Work to complete.
Rewrite every line of the items below, requests included. Scale each keypoint value in the answers (the x and y pixel coordinates and the depth) by 1.4, rounding to whole numbers with halves going up, and leave the boxes on the person lines and the pictures out.

Dataset extract.
BEGIN
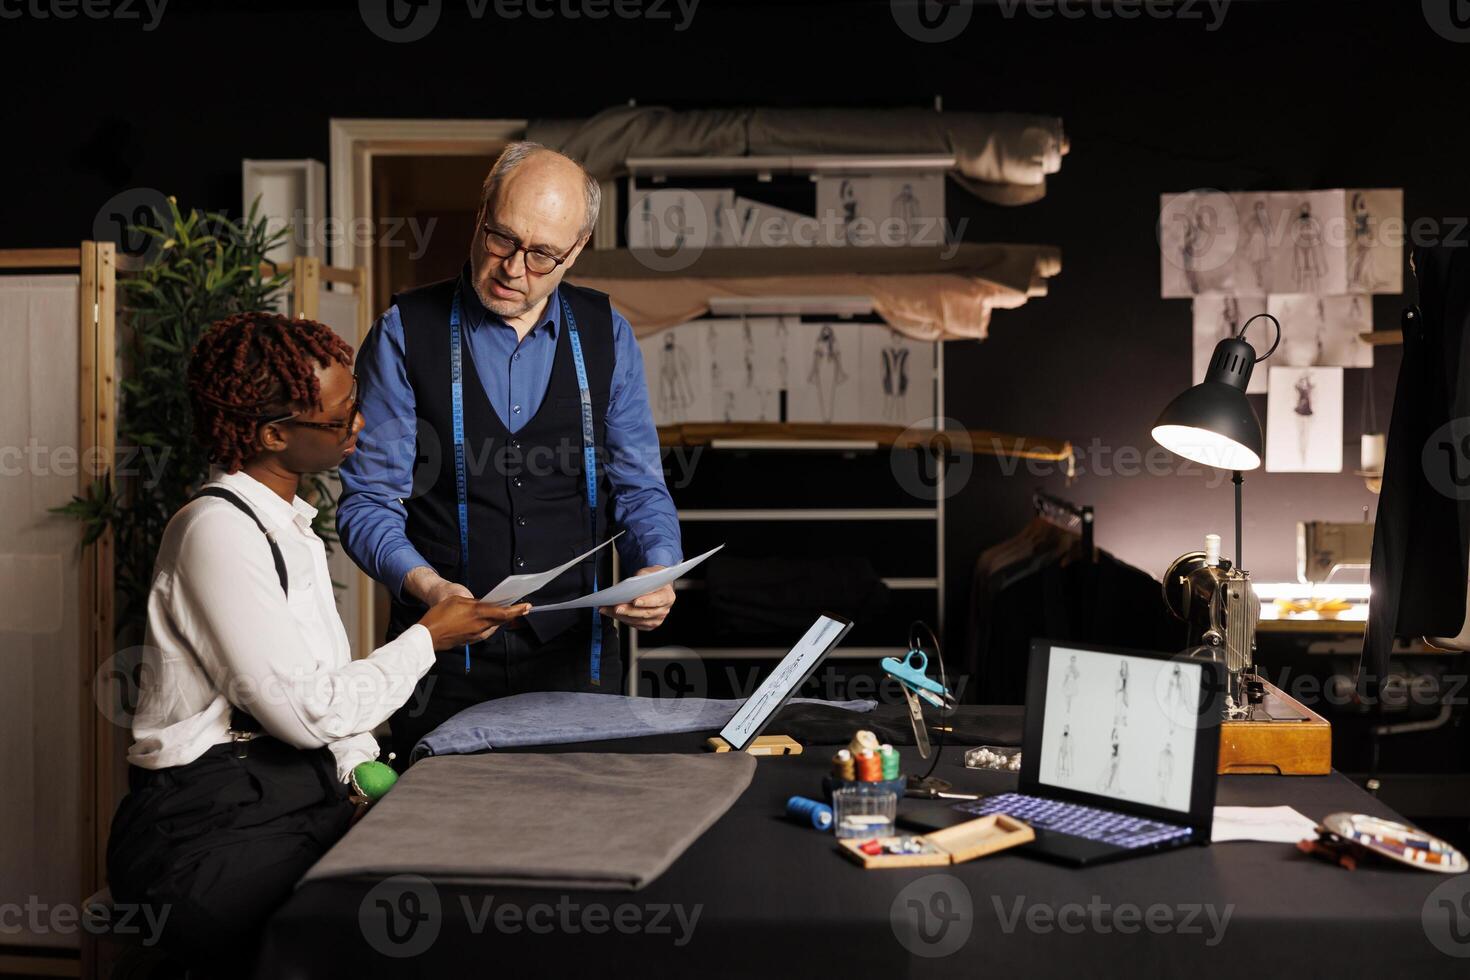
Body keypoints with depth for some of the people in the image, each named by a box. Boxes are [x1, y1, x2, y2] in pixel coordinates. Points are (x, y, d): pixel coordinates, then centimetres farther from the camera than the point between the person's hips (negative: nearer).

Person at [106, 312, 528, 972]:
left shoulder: (289, 526, 15)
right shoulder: (217, 529, -14)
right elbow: (306, 711, -18)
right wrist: (428, 639, -7)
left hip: (302, 795, 8)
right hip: (213, 831, -8)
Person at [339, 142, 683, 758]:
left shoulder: (606, 335, 4)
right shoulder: (406, 333, -3)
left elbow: (639, 489, 5)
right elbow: (369, 502, -5)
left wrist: (658, 571, -14)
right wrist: (424, 584, -23)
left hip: (577, 655, 2)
END
Written response.
Body keypoints with depth for some of the people in the image, each named by a box. Boxes are [x1, y1, x2, y2] in pixel coordinates. Points are (x, y, d): pixel coordinates, then centimetres farther from the camera than the point between the person's hips (negative: nearer).

Person at [106, 312, 528, 972]:
left shoulder: (405, 736, 21)
right shoulder: (304, 741, -20)
right elbow: (428, 995, -25)
right wrist: (599, 895, -10)
left hip: (423, 1113, 11)
right hip: (298, 1163, -11)
Person at [339, 142, 683, 758]:
left shoulder: (848, 469, 6)
right shoulder: (568, 466, -4)
left elbow: (895, 685, 7)
right elbow: (517, 703, -7)
left wrist: (921, 799, -20)
right wrist: (594, 818, -32)
left hip: (808, 917, 3)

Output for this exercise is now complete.